The result: independent testing has consistently found that most lion’s mane supplements, including many marketed as mycelium products, contain little to no detectable erinacine A, even products that strongly imply it in their marketing.
How to Tell If a Product Actually Contains It
The only honest answer is a batch-specific Certificate of Analysis from a third-party lab that quantified erinacine A by name, at a specific concentration, using a validated reference standard.
“Erinacines” on a label is not enough. “Mycelium extract” is not enough. “Standardized” without specifying what it’s standardized to is not enough.
What you want to see:
- Erinacine A listed by name, not just “erinacines” or “cyathane diterpenes”
- A milligram amount per serving
- A third-party lab COA, batch-specific, publicly posted or available on request
- Liquid culture or submerged fermentation specified as the production method
If the product doesn’t tell you how much erinacine A is in a serving, it almost certainly doesn’t know. Which usually means there isn’t much.
The Two Products That Actually Clear the Bar
Disclosure: I’m an Amazon affiliate (mycrofarm-20) and earn a commission if you purchase through links here. I only link products that meet the verification criteria above. These statements have not been evaluated by the FDA. These products are not intended to diagnose, treat, cure, or prevent any disease.
Nootropics Depot Erinamax
Erinamax was the first commercially available erinacine A supplement with a verified, specific dose. Each capsule delivers 2.5mg erinacine A, confirmed by batch-specific COAs. Nootropics Depot built their own erinacine A reference standard because no commercial standard existed at the time. Independent testing in 2025 found it delivered over 32 times more erinacine A than competing products, not a claim the company made, but what outside labs found.

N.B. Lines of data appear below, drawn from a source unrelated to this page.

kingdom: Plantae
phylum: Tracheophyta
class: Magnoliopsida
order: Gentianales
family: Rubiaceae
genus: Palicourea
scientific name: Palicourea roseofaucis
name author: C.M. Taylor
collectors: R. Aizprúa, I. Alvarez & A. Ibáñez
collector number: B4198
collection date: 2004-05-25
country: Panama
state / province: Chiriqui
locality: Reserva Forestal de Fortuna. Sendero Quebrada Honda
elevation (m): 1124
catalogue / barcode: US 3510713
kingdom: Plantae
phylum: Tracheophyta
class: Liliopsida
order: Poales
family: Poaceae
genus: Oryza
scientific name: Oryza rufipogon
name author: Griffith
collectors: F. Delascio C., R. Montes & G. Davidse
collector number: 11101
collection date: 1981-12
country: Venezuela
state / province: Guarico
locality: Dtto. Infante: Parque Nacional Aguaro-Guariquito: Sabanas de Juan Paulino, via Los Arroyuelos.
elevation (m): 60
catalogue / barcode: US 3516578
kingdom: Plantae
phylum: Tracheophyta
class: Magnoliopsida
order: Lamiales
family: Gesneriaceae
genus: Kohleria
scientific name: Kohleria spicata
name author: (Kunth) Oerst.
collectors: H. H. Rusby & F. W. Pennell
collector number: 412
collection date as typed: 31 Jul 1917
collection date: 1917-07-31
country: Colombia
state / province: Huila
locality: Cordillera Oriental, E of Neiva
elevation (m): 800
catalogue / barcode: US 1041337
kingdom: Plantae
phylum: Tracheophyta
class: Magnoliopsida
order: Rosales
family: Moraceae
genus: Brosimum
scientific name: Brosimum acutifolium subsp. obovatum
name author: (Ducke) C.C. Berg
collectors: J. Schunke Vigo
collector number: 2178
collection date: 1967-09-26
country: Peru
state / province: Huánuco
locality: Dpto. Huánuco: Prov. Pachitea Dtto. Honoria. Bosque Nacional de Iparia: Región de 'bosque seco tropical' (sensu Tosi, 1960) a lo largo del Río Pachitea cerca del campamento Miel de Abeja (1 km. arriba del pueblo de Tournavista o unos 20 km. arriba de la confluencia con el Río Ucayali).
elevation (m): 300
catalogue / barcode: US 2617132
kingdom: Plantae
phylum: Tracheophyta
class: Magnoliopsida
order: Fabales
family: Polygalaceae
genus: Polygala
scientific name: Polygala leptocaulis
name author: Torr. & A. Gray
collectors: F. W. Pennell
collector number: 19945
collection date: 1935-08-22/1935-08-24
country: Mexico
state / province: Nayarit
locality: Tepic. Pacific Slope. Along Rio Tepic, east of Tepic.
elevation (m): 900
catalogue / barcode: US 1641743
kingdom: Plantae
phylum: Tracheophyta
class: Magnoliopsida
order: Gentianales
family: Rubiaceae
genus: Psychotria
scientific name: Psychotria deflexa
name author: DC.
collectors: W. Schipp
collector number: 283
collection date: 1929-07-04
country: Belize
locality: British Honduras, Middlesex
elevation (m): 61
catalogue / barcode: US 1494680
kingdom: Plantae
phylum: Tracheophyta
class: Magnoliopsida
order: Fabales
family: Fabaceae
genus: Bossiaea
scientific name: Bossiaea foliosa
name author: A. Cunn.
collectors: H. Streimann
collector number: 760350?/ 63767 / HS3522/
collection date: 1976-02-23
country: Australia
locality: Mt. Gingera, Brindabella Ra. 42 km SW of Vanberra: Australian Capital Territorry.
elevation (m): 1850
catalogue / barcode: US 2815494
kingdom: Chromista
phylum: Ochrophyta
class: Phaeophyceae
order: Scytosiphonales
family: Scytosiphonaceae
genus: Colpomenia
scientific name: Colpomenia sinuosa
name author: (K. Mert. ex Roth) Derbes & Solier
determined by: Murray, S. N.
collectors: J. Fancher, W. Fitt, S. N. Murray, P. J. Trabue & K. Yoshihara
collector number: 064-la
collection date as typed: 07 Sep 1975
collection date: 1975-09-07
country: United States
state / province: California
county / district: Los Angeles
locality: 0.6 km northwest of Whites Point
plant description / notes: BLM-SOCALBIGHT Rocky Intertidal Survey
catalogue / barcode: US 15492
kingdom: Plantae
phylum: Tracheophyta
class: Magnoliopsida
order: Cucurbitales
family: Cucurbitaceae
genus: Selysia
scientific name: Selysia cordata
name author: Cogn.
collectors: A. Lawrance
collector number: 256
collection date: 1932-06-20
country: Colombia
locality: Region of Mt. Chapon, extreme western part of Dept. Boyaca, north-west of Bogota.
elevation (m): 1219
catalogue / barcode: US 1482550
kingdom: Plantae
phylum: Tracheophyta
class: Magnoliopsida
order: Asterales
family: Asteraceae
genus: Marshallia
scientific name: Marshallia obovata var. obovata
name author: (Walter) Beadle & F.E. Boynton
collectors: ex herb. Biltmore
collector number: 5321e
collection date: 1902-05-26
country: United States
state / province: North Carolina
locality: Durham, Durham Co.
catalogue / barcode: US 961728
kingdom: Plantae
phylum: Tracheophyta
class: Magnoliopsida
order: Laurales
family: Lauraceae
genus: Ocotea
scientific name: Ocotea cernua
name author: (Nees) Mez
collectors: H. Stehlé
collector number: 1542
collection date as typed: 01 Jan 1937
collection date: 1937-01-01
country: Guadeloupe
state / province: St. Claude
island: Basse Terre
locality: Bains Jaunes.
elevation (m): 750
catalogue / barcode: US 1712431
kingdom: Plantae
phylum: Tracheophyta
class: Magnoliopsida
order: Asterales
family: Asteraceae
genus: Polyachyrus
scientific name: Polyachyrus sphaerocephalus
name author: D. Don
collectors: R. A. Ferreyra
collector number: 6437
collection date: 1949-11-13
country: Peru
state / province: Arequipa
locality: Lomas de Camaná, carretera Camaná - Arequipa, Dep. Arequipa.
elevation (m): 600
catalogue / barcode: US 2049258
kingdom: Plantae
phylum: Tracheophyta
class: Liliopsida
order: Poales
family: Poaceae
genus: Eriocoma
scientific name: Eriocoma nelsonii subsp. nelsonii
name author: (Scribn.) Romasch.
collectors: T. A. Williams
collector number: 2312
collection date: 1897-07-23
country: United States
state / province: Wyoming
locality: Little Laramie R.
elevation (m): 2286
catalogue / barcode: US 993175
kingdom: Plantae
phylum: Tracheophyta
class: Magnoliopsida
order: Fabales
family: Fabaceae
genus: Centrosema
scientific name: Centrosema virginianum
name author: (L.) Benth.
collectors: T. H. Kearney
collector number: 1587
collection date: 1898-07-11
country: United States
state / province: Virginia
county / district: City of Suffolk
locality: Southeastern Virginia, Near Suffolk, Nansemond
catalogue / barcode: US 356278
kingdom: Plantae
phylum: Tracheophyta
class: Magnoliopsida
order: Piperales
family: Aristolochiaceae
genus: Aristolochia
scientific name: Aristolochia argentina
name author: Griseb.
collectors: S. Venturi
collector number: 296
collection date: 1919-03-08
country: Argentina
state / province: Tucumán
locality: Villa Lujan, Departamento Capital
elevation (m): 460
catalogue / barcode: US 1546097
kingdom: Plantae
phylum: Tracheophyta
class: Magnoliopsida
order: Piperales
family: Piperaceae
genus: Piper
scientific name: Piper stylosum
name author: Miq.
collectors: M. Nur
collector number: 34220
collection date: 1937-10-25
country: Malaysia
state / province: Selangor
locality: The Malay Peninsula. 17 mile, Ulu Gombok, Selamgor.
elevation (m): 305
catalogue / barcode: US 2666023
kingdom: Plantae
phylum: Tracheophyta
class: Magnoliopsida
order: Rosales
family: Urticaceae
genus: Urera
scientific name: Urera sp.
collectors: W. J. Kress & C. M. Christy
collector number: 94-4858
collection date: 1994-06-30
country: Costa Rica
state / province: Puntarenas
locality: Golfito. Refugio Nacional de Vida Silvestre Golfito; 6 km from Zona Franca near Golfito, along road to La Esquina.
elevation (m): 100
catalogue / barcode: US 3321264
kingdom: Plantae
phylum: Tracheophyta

The honest note: this is a mycelium-only product. No hericenones from the fruiting body side. If you want to cover both mechanisms, this pairs with a quality fruiting body extract.
Nootropics Depot Erinamax on Amazon
Real Mushrooms Real Mycelium
Real Mushrooms Real Mycelium launched in June 2026 and is the higher-dose option: 5mg erinacine A per two-capsule serving (their ErinaPrime extract), from grain-free, liquid-fermented mycelium, with NSF-audited manufacturing and third-party verification. That’s double the erinacine A per serving compared to Erinamax.
Real Mushrooms Real Mycelium on Amazon
Which One to Choose
If you want a product with a longer track record: Erinamax. If you want the higher erinacine A dose: Real Mycelium. Both are the real thing in a category where most products aren’t.
Neither replaces a quality fruiting body supplement if you want full-spectrum coverage of both hericenones and erinacines. The lion’s mane clinical trials article goes deeper on both mechanisms and what to pair these with.
The Bottom Line
Erinacine A is one of the few lion’s mane compounds with meaningful human clinical trial data behind it. It’s also one of the hardest to find in a supplement at a dose that matches what research has studied. Most products that hint at it don’t actually contain it in any meaningful amount.
If erinacine A is why you’re shopping, the only way to know what you’re getting is a published COA with a specific milligram amount. Right now, two products meet that bar. Everything else is either a fruiting body product (great for hericenones, no erinacine A), grain-cultivated mycelium with ambiguous labeling, or something less honest than it wants to appear.